--- Supplied text Enclosed Below ---
The heightened domestic and international attention given to DeepSeek and its founder reflects the AI community’s admiration for the firm’s low-cost development of world-class models – which either surpassed or matched the performance of rival products across a range of industry benchmark tests – in spite of tightened US restrictions on China’s access to advanced semiconductors and related technologies.
An unidentified fellow Mililing villager was quoted by Yangcheng Evening News as saying that Liang was gifted growing up there, adding that “he taught himself senior high-school maths when he was still a junior”.
During the 2002-2010 period when he studied in Zhejiang University, Liang developed an interest in applying machine-learning technology to quantitative trading.
In 2015, Liang founded High-Flyer Quant, which uses deep-learning algorithms to run what has become one of the largest quantitative hedge funds in mainland China. In 2023, the company spun off DeepSeek as an independent enterprise.
--- End of Enclosed Supplied text ---
Exercises to complete
A. Write out the passage on DeepSeek and its founder, starting with "The heightened domestic" and going on through "and related technologies.".
B. Continue the passage on DeepSeek's founder, beginning after its final sentence.
--- Data supplied Enclosed Below ---
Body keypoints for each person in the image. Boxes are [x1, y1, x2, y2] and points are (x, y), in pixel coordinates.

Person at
--- End of Enclosed Data supplied ---
--- Data supplied Enclosed Below ---
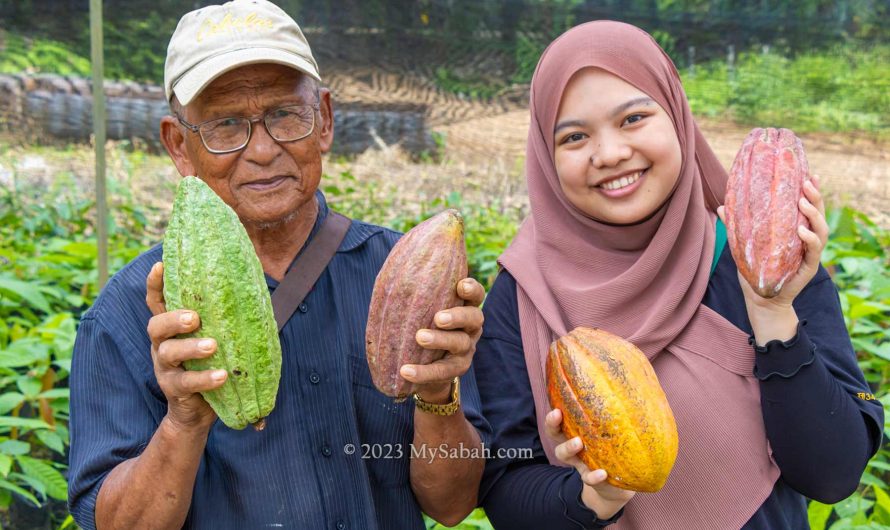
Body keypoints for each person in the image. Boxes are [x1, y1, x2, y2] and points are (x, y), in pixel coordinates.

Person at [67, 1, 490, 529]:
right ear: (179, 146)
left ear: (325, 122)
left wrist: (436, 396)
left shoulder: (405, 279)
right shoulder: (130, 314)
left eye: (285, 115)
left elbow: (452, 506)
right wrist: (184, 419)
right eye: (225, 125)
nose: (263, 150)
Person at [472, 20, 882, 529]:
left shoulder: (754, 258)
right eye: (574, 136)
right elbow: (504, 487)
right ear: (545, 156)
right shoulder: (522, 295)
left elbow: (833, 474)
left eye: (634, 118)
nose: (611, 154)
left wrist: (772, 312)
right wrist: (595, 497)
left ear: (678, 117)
--- End of Enclosed Data supplied ---
--- Data supplied Enclosed Below ---
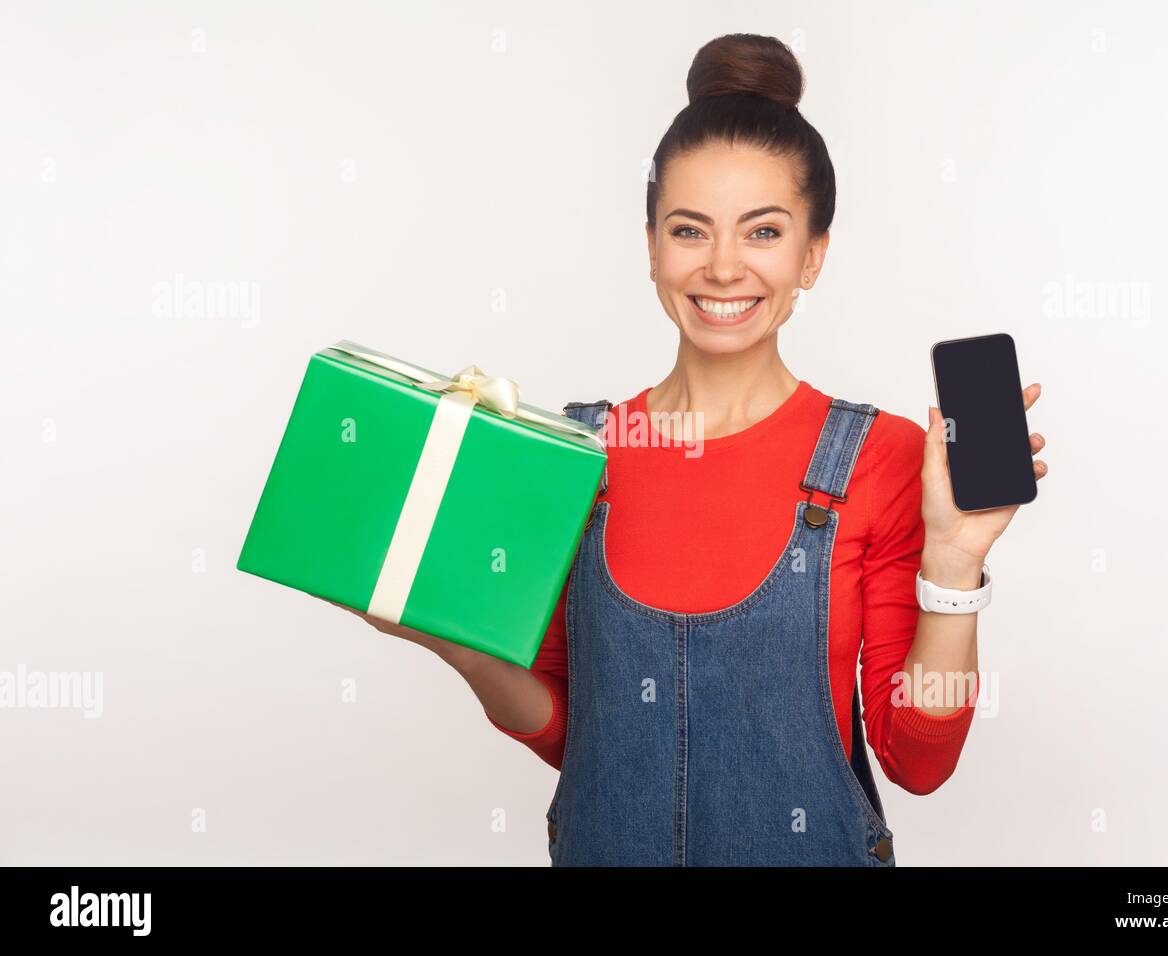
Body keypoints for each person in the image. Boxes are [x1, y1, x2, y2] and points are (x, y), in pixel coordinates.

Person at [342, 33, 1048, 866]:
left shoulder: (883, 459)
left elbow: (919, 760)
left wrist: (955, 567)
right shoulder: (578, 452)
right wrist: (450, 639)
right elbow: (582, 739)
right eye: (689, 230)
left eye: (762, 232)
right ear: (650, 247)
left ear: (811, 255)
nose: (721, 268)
--- End of Enclosed Data supplied ---
Outputs by task
A.
The heightened domestic and international attention given to DeepSeek and its founder reflects the AI community’s admiration for the firm’s low-cost development of world-class models – which either surpassed or matched the performance of rival products across a range of industry benchmark tests – in spite of tightened US restrictions on China’s access to advanced semiconductors and related technologies.

B.
There are certain similarities between Liang and Jim Simons, the American quantitative hedge fund manager and mathematician, according to journalist Gregory Zuckerman, who wrote a book about the US billionaire titled The Man Who Solved the Market.
Liang apparently draws inspiration from Simons and agreed to write the preface of the book’s Chinese edition, Zuckerman reported in The Wall Street Journal.
“The publication of this book unravels many previously unresolved mysteries and brings us a wealth of experiences to learn from,” Liang wrote in the preface.
Liang also pointed out that whenever he encounters difficulties at work, he recalls Simons’ words: “There must be a way to model prices.”